Dataset entries:

-- Opening Marker --

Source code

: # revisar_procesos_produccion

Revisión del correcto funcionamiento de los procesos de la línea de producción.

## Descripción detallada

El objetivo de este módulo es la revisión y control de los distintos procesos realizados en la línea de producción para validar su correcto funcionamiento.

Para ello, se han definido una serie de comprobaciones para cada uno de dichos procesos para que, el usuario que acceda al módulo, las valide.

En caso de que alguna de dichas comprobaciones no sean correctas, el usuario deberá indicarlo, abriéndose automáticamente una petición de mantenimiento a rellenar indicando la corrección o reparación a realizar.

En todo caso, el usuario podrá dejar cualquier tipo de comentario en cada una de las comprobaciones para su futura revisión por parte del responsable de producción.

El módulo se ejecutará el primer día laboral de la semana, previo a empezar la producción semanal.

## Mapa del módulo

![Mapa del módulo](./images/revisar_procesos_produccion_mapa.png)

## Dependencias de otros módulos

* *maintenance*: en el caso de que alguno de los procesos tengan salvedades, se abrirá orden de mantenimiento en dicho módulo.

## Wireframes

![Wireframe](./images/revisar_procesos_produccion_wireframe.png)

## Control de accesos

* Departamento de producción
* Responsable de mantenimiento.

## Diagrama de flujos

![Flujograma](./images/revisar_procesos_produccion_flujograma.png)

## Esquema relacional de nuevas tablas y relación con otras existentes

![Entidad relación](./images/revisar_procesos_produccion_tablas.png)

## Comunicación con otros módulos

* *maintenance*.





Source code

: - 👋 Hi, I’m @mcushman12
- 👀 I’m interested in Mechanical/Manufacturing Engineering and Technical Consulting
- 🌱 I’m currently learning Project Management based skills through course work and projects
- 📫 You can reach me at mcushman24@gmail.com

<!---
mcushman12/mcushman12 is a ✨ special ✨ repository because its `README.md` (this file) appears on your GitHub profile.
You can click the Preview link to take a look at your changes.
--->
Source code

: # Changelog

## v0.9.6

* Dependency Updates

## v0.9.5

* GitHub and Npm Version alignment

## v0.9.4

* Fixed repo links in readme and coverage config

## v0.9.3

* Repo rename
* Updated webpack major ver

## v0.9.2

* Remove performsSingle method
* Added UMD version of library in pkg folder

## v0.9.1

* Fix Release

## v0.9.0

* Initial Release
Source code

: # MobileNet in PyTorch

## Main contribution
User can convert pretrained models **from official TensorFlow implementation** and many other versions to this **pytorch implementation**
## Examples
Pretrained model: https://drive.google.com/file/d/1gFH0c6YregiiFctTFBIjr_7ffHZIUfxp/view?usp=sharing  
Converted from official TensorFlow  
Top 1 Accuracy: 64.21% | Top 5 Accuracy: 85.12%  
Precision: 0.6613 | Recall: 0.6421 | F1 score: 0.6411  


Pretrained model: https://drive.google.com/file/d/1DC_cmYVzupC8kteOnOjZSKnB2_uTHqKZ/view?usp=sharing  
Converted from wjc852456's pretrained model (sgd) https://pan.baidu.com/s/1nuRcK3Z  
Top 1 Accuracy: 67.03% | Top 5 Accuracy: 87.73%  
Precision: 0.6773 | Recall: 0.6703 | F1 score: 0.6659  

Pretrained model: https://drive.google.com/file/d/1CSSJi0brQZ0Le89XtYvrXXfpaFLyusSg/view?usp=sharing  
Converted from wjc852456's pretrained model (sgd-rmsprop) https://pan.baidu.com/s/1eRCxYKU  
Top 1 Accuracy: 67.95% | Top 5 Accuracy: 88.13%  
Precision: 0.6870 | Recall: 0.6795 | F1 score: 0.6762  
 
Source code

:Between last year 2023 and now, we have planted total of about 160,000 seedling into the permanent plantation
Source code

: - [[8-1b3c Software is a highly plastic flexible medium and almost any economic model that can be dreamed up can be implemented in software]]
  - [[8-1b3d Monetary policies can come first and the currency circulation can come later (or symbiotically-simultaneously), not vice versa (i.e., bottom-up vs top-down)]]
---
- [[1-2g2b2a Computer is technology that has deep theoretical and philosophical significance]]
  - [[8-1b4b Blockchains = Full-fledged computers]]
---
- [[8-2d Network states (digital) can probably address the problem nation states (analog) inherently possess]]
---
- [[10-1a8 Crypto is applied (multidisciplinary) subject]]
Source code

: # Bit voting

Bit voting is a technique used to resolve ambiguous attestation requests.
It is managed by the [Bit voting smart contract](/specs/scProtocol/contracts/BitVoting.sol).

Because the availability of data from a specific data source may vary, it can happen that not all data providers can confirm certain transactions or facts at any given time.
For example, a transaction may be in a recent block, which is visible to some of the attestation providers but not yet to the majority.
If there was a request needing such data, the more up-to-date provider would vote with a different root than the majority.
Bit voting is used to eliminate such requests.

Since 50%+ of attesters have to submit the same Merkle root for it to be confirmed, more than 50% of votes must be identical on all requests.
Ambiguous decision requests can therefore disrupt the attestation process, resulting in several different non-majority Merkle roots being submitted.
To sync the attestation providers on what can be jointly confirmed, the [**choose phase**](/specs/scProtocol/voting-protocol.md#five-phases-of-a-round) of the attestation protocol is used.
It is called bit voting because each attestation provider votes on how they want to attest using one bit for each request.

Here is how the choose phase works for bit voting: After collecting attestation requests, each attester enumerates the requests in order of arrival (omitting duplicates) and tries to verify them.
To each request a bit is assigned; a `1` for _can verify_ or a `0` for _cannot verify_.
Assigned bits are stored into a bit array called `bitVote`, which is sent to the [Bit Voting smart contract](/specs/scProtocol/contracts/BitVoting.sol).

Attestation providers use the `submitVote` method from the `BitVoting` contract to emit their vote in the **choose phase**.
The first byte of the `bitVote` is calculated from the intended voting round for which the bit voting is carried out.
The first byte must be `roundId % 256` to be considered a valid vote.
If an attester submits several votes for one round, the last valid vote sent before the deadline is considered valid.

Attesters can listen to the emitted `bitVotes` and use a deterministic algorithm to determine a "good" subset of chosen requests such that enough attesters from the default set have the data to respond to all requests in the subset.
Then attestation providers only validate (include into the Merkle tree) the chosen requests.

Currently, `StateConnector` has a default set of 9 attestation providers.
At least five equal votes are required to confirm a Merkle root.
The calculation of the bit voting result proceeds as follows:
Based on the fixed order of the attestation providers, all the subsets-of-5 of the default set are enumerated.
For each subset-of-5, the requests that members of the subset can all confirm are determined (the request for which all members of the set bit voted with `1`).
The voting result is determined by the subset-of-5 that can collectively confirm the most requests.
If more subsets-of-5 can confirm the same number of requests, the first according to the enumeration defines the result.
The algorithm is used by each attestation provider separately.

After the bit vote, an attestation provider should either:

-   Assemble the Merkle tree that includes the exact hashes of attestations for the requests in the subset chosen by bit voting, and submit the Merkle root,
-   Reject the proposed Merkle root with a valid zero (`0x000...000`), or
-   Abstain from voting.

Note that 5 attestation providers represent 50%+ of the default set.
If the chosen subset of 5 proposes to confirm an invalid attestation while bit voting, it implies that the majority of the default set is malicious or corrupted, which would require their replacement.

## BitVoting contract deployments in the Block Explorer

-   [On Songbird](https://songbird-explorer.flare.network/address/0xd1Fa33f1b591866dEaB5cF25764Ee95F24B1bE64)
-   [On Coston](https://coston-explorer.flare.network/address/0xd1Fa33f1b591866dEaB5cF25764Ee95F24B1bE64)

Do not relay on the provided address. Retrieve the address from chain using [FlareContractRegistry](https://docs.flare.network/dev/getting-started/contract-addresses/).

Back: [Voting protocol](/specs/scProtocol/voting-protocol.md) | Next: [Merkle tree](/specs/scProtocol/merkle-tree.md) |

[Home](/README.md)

-- Closing Marker --

__Work to complete__:
Set out every line of the listing above as a numbered list, skipping the blank lines.

__Answer__:
1. Source code
2. : # revisar_procesos_produccion
3. Revisión del correcto funcionamiento de los procesos de la línea de producción.
4. ## Descripción detallada
5. El objetivo de este módulo es la revisión y control de los distintos procesos realizados en la línea de producción para validar su correcto funcionamiento.
6. Para ello, se han definido una serie de comprobaciones para cada uno de dichos procesos para que, el usuario que acceda al módulo, las valide.
7. En caso de que alguna de dichas comprobaciones no sean correctas, el usuario deberá indicarlo, abriéndose automáticamente una petición de mantenimiento a rellenar indicando la corrección o reparación a realizar.
8. En todo caso, el usuario podrá dejar cualquier tipo de comentario en cada una de las comprobaciones para su futura revisión por parte del responsable de producción.
9. El módulo se ejecutará el primer día laboral de la semana, previo a empezar la producción semanal.
10. ## Mapa del módulo
11. ![Mapa del módulo](./images/revisar_procesos_produccion_mapa.png)
12. ## Dependencias de otros módulos
13. * *maintenance*: en el caso de que alguno de los procesos tengan salvedades, se abrirá orden de mantenimiento en dicho módulo.
14. ## Wireframes
15. ![Wireframe](./images/revisar_procesos_produccion_wireframe.png)
16. ## Control de accesos
17. * Departamento de producción
18. * Responsable de mantenimiento.
19. ## Diagrama de flujos
20. ![Flujograma](./images/revisar_procesos_produccion_flujograma.png)
21. ## Esquema relacional de nuevas tablas y relación con otras existentes
22. ![Entidad relación](./images/revisar_procesos_produccion_tablas.png)
23. ## Comunicación con otros módulos
24. * *maintenance*.
25. Source code
26. : - 👋 Hi, I’m @mcushman12
27. - 👀 I’m interested in Mechanical/Manufacturing Engineering and Technical Consulting
28. - 🌱 I’m currently learning Project Management based skills through course work and projects
29. - 📫 You can reach me at mcushman24@gmail.com
30. <!---
31. mcushman12/mcushman12 is a ✨ special ✨ repository because its `README.md` (this file) appears on your GitHub profile.
32. You can click the Preview link to take a look at your changes.
33. --->
34. Source code
35. : # Changelog
36. ## v0.9.6
37. * Dependency Updates
38. ## v0.9.5
39. * GitHub and Npm Version alignment
40. ## v0.9.4
41. * Fixed repo links in readme and coverage config
42. ## v0.9.3
43. * Repo rename
44. * Updated webpack major ver
45. ## v0.9.2
46. * Remove performsSingle method
47. * Added UMD version of library in pkg folder
48. ## v0.9.1
49. * Fix Release
50. ## v0.9.0
51. * Initial Release
52. Source code
53. : # MobileNet in PyTorch
54. ## Main contribution
55. User can convert pretrained models **from official TensorFlow implementation** and many other versions to this **pytorch implementation**
56. ## Examples
57. Pretrained model: https://drive.google.com/file/d/1gFH0c6YregiiFctTFBIjr_7ffHZIUfxp/view?usp=sharing  
58. Converted from official TensorFlow  
59. Top 1 Accuracy: 64.21% | Top 5 Accuracy: 85.12%  
60. Precision: 0.6613 | Recall: 0.6421 | F1 score: 0.6411  
61. Pretrained model: https://drive.google.com/file/d/1DC_cmYVzupC8kteOnOjZSKnB2_uTHqKZ/view?usp=sharing  
62. Converted from wjc852456's pretrained model (sgd) https://pan.baidu.com/s/1nuRcK3Z  
63. Top 1 Accuracy: 67.03% | Top 5 Accuracy: 87.73%  
64. Precision: 0.6773 | Recall: 0.6703 | F1 score: 0.6659  
65. Pretrained model: https://drive.google.com/file/d/1CSSJi0brQZ0Le89XtYvrXXfpaFLyusSg/view?usp=sharing  
66. Converted from wjc852456's pretrained model (sgd-rmsprop) https://pan.baidu.com/s/1eRCxYKU  
67. Top 1 Accuracy: 67.95% | Top 5 Accuracy: 88.13%  
68. Precision: 0.6870 | Recall: 0.6795 | F1 score: 0.6762  
69. Source code
70. :Between last year 2023 and now, we have planted total of about 160,000 seedling into the permanent plantation
71. Source code
72. : - [[8-1b3c Software is a highly plastic flexible medium and almost any economic model that can be dreamed up can be implemented in software]]
73.   - [[8-1b3d Monetary policies can come first and the currency circulation can come later (or symbiotically-simultaneously), not vice versa (i.e., bottom-up vs top-down)]]
74. ---
75. - [[1-2g2b2a Computer is technology that has deep theoretical and philosophical significance]]
76.   - [[8-1b4b Blockchains = Full-fledged computers]]
77. ---
78. - [[8-2d Network states (digital) can probably address the problem nation states (analog) inherently possess]]
79. ---
80. - [[10-1a8 Crypto is applied (multidisciplinary) subject]]
81. Source code
82. : # Bit voting
83. Bit voting is a technique used to resolve ambiguous attestation requests.
84. It is managed by the [Bit voting smart contract](/specs/scProtocol/contracts/BitVoting.sol).
85. Because the availability of data from a specific data source may vary, it can happen that not all data providers can confirm certain transactions or facts at any given time.
86. For example, a transaction may be in a recent block, which is visible to some of the attestation providers but not yet to the majority.
87. If there was a request needing such data, the more up-to-date provider would vote with a different root than the majority.
88. Bit voting is used to eliminate such requests.
89. Since 50%+ of attesters have to submit the same Merkle root for it to be confirmed, more than 50% of votes must be identical on all requests.
90. Ambiguous decision requests can therefore disrupt the attestation process, resulting in several different non-majority Merkle roots being submitted.
91. To sync the attestation providers on what can be jointly confirmed, the [**choose phase**](/specs/scProtocol/voting-protocol.md#five-phases-of-a-round) of the attestation protocol is used.
92. It is called bit voting because each attestation provider votes on how they want to attest using one bit for each request.
93. Here is how the choose phase works for bit voting: After collecting attestation requests, each attester enumerates the requests in order of arrival (omitting duplicates) and tries to verify them.
94. To each request a bit is assigned; a `1` for _can verify_ or a `0` for _cannot verify_.
95. Assigned bits are stored into a bit array called `bitVote`, which is sent to the [Bit Voting smart contract](/specs/scProtocol/contracts/BitVoting.sol).
96. Attestation providers use the `submitVote` method from the `BitVoting` contract to emit their vote in the **choose phase**.
97. The first byte of the `bitVote` is calculated from the intended voting round for which the bit voting is carried out.
98. The first byte must be `roundId % 256` to be considered a valid vote.
99. If an attester submits several votes for one round, the last valid vote sent before the deadline is considered valid.
100. Attesters can listen to the emitted `bitVotes` and use a deterministic algorithm to determine a "good" subset of chosen requests such that enough attesters from the default set have the data to respond to all requests in the subset.
101. Then attestation providers only validate (include into the Merkle tree) the chosen requests.
102. Currently, `StateConnector` has a default set of 9 attestation providers.
103. At least five equal votes are required to confirm a Merkle root.
104. The calculation of the bit voting result proceeds as follows:
105. Based on the fixed order of the attestation providers, all the subsets-of-5 of the default set are enumerated.
106. For each subset-of-5, the requests that members of the subset can all confirm are determined (the request for which all members of the set bit voted with `1`).
107. The voting result is determined by the subset-of-5 that can collectively confirm the most requests.
108. If more subsets-of-5 can confirm the same number of requests, the first according to the enumeration defines the result.
109. The algorithm is used by each attestation provider separately.
110. After the bit vote, an attestation provider should either:
111. -   Assemble the Merkle tree that includes the exact hashes of attestations for the requests in the subset chosen by bit voting, and submit the Merkle root,
112. -   Reject the proposed Merkle root with a valid zero (`0x000...000`), or
113. -   Abstain from voting.
114. Note that 5 attestation providers represent 50%+ of the default set.
115. If the chosen subset of 5 proposes to confirm an invalid attestation while bit voting, it implies that the majority of the default set is malicious or corrupted, which would require their replacement.
116. ## BitVoting contract deployments in the Block Explorer
117. -   [On Songbird](https://songbird-explorer.flare.network/address/0xd1Fa33f1b591866dEaB5cF25764Ee95F24B1bE64)
118. -   [On Coston](https://coston-explorer.flare.network/address/0xd1Fa33f1b591866dEaB5cF25764Ee95F24B1bE64)
119. Do not relay on the provided address. Retrieve the address from chain using [FlareContractRegistry](https://docs.flare.network/dev/getting-started/contract-addresses/).
120. Back: [Voting protocol](/specs/scProtocol/voting-protocol.md) | Next: [Merkle tree](/specs/scProtocol/merkle-tree.md) |
121. [Home](/README.md)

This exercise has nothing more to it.